9

I am trying to convert a PDF to plain text using the pdfminer.high_level.extract_text(). I keep getting this error message:

File "/Users/ian/Documents/Resume Selector Project/resumeBackend.py", line 5, in digestResume
    text = pdfminer.high_level.extract_text
AttributeError: module 'pdfminer' has no attribute 'high_level'

At first, I thought that this could be an issue with my module not being installed system wide, but I believe that I have eliminated that as a possible cause by running pdf2txt.py in the same directory where my project is located.

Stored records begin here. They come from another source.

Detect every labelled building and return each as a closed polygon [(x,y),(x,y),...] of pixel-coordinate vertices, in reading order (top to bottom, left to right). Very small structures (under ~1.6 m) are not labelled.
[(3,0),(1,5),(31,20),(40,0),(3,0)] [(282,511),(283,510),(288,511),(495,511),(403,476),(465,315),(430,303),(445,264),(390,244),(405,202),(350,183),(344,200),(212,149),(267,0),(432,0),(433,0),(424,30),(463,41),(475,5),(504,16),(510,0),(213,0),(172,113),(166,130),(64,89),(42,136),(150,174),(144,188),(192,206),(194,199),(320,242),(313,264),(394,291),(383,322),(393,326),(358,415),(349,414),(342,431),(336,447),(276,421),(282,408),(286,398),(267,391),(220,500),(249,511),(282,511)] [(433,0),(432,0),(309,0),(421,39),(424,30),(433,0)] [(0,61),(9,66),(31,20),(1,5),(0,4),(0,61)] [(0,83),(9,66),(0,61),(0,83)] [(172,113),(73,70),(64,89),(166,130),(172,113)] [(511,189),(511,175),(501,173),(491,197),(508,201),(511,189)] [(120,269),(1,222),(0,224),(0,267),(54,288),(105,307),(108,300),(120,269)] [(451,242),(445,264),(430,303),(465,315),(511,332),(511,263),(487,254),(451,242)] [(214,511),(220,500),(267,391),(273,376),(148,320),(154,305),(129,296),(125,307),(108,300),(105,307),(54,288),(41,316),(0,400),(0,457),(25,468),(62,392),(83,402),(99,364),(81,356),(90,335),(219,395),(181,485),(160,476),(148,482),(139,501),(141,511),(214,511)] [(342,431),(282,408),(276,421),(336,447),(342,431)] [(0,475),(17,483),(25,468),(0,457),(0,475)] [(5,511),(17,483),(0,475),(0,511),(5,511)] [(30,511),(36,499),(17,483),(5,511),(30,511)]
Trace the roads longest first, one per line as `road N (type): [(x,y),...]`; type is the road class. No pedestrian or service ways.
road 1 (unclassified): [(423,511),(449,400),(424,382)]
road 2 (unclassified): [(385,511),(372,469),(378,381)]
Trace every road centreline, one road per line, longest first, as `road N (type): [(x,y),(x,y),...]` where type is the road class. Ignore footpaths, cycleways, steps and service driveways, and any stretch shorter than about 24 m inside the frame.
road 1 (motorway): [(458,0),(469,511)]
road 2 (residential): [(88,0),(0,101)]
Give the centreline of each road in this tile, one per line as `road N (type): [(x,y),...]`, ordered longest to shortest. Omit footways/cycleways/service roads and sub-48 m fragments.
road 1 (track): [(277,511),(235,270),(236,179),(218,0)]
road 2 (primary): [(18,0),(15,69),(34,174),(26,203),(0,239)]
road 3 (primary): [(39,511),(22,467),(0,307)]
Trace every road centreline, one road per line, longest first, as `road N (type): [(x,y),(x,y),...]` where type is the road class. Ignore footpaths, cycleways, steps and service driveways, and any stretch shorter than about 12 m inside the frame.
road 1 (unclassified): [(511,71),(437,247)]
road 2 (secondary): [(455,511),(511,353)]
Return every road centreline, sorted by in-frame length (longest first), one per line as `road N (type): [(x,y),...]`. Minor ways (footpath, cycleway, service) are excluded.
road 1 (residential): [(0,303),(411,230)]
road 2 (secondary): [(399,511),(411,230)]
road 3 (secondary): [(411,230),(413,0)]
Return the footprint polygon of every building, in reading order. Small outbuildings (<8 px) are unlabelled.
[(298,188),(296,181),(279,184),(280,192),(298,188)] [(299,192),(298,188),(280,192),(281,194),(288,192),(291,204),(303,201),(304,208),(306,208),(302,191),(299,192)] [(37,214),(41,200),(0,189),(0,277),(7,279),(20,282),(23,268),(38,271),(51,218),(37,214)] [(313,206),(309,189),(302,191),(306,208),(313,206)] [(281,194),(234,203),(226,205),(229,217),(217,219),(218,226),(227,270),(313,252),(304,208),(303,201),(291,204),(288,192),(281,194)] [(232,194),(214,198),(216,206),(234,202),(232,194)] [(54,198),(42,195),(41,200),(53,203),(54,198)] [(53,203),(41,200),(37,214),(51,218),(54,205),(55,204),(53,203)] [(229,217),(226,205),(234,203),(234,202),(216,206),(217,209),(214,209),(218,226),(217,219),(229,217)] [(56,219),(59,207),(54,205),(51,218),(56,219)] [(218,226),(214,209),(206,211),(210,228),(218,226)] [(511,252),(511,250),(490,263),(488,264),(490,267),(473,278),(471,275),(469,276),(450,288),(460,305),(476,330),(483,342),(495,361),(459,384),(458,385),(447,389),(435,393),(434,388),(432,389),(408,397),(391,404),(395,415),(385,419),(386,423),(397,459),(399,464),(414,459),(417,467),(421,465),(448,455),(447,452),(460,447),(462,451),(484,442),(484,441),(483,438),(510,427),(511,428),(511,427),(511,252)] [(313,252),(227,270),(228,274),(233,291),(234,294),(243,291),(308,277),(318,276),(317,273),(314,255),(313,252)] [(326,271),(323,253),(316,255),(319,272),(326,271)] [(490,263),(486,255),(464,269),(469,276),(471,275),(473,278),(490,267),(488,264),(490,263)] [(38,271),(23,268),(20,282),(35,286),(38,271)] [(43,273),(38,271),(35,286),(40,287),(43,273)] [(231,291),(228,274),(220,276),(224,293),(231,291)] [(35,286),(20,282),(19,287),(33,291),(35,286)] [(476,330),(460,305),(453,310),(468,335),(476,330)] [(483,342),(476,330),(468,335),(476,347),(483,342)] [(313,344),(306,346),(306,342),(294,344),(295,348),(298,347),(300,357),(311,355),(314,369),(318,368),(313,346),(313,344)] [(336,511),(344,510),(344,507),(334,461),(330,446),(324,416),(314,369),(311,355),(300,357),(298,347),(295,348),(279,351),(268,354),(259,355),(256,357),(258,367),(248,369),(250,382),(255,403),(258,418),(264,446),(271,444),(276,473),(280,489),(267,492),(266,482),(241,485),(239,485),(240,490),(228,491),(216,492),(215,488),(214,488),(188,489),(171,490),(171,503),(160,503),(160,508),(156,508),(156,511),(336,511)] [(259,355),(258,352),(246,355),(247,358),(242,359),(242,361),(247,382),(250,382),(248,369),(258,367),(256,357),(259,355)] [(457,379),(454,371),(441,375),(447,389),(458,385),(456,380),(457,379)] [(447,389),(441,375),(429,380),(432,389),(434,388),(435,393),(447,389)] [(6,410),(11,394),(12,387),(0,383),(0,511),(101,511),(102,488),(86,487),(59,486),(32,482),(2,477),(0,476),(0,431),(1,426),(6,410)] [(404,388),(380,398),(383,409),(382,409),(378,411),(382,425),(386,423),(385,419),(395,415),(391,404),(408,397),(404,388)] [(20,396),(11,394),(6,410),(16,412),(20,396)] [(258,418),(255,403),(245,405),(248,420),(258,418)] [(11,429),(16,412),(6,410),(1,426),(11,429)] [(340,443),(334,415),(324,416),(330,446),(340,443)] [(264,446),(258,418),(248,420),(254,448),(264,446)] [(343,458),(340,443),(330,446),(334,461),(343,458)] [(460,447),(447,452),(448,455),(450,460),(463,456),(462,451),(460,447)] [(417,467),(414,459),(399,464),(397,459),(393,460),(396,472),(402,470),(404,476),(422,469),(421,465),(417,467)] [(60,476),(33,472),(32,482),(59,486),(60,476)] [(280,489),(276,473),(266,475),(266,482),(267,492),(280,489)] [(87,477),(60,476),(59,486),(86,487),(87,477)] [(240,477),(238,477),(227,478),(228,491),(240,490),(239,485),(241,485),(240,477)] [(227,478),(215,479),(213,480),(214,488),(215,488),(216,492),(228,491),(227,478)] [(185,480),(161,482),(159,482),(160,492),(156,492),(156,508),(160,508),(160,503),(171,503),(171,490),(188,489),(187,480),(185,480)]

I will attach my code in order to ease the resolution of this issue.

import pdfminer
print(pdfminer.__version__)
res = '~/Documents/Personal/Employment/Resumes/Resume\ 11/03/2020'
def digestResume(resume): #resume is a pdf file (as str)
    text = pdfminer.high_level.extract_text(resume)
    print(text)
    
digestResume(res)
Ruli
  • 2,592
  • 12
  • 30
  • 40
iamianbrown
  • 91
  • 1
  • 1
  • 3

1 Answers1

18

In order to use pdfminer.high_level, you will need to run pip3 install pdfminer.six. Then in order to use the package in your code, you will need to add the line import pdfminer.high_level after your import pdfminer line. This is because Python does not automatically import subpackages by default.

Nathan Farlow
  • 346
  • 1
  • 5